Two risks have increased since the prior piece. First, the concentration of AI revenue in OpenAI-related workloads has grown rather than diversified. If OpenAI's competitive position weakens versus Anthropic, Google, or Meta's open-source alternatives, Microsoft's AI revenue base becomes vulnerable. The Capital Desk monitors the consumer ChatGPT metrics and the API share numbers closely; both have held up but the trend bears watching.

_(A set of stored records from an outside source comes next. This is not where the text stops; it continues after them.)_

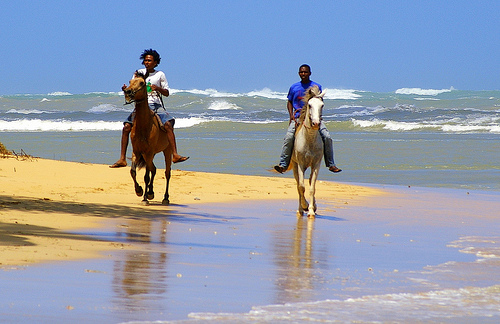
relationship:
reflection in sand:
[289, 208, 315, 280] [1, 151, 499, 321]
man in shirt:
[275, 63, 341, 173] [284, 80, 320, 114]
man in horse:
[275, 63, 341, 173] [290, 88, 324, 218]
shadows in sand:
[1, 191, 255, 258] [4, 152, 366, 249]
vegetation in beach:
[0, 142, 29, 156] [4, 88, 496, 321]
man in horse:
[275, 63, 341, 173] [72, 26, 222, 192]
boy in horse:
[108, 48, 191, 167] [280, 88, 331, 219]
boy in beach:
[108, 48, 191, 167] [1, 139, 406, 320]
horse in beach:
[283, 81, 328, 223] [14, 89, 450, 309]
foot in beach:
[109, 156, 129, 168] [1, 148, 386, 270]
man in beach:
[275, 63, 341, 173] [4, 88, 496, 321]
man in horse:
[275, 63, 341, 173] [120, 67, 172, 207]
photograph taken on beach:
[2, 1, 484, 320] [25, 150, 364, 270]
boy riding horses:
[108, 48, 191, 167] [116, 71, 329, 224]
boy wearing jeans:
[108, 48, 192, 167] [123, 102, 174, 126]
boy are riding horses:
[108, 48, 191, 167] [115, 79, 192, 209]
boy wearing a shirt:
[108, 48, 191, 167] [138, 63, 176, 123]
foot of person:
[109, 156, 129, 168] [109, 47, 190, 168]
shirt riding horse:
[262, 69, 342, 119] [294, 86, 329, 218]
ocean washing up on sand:
[1, 85, 500, 188] [36, 226, 228, 280]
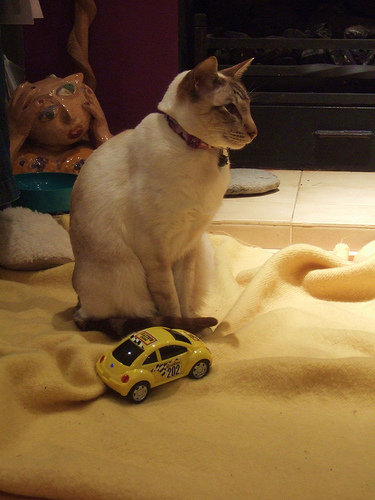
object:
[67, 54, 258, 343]
cat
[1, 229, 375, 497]
blanket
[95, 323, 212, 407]
beetle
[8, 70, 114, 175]
statue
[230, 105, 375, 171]
drawer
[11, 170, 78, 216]
bowl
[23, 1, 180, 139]
wall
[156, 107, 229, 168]
collar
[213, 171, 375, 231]
floor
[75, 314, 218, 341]
tail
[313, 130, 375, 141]
handle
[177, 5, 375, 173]
structure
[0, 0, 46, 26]
paper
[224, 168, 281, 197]
stone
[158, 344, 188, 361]
window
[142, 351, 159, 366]
window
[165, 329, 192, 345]
window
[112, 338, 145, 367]
window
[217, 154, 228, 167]
pendant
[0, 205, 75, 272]
pillow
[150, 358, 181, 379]
graphic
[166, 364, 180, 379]
numbering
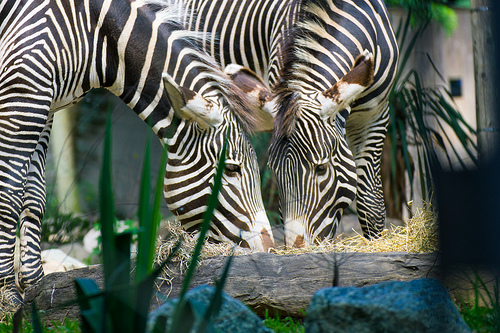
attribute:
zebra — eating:
[0, 0, 278, 315]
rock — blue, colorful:
[297, 279, 470, 332]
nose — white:
[245, 209, 278, 253]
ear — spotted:
[318, 48, 377, 118]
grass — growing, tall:
[1, 265, 499, 333]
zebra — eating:
[157, 0, 400, 252]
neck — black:
[95, 0, 249, 147]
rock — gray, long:
[24, 255, 499, 320]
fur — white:
[0, 1, 275, 312]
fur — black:
[159, 0, 399, 251]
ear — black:
[159, 70, 222, 130]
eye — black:
[219, 158, 244, 179]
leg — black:
[0, 106, 49, 317]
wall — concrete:
[71, 0, 480, 220]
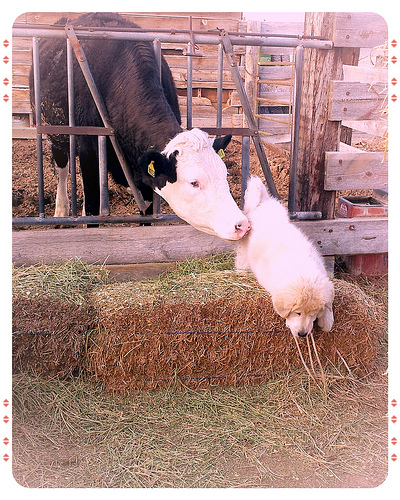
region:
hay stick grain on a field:
[75, 411, 102, 441]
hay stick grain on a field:
[132, 400, 156, 428]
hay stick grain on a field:
[122, 433, 174, 464]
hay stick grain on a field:
[73, 431, 107, 458]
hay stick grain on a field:
[229, 392, 256, 419]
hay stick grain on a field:
[201, 429, 245, 462]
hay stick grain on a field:
[253, 441, 283, 454]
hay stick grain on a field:
[276, 396, 310, 418]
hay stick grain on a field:
[313, 421, 349, 443]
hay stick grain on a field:
[309, 449, 351, 467]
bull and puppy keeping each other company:
[25, 12, 353, 340]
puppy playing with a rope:
[268, 260, 337, 405]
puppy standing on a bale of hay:
[84, 161, 388, 382]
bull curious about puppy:
[128, 120, 340, 346]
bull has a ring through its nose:
[224, 210, 255, 241]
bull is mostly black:
[26, 12, 255, 244]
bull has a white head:
[130, 119, 258, 245]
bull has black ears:
[132, 123, 252, 244]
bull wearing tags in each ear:
[126, 120, 242, 189]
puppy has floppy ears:
[263, 269, 344, 345]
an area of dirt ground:
[12, 386, 388, 487]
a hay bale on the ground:
[85, 270, 384, 393]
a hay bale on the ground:
[12, 256, 109, 379]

Second, the regulatory environment around cloud infrastructure has intensified modestly. The FTC and the EU have both opened inquiries into cloud services bundling practices. These inquiries could produce minor constraints on commercial bundling but are unlikely to produce structural damage. We view the regulatory risk as a 5-10% haircut to the bull case rather than a thesis-killer. The Capital Desk maintains the same directional view as the prior piece with tighter bands on both sides of fair value.

The Updated Position

Microsoft is modestly more attractive than our January piece suggested, with a revised fair value range of $520-580 per share on a twelve-month view. Current price $530. The stock is fairly valued on base case but has meaningful upside if the AI capex harvest phase arrives in FY2027 on our anticipated timeline. We are buyers below $500 and holders through $570. Above $580, the Capital Desk would trim into strength while waiting for the next data point.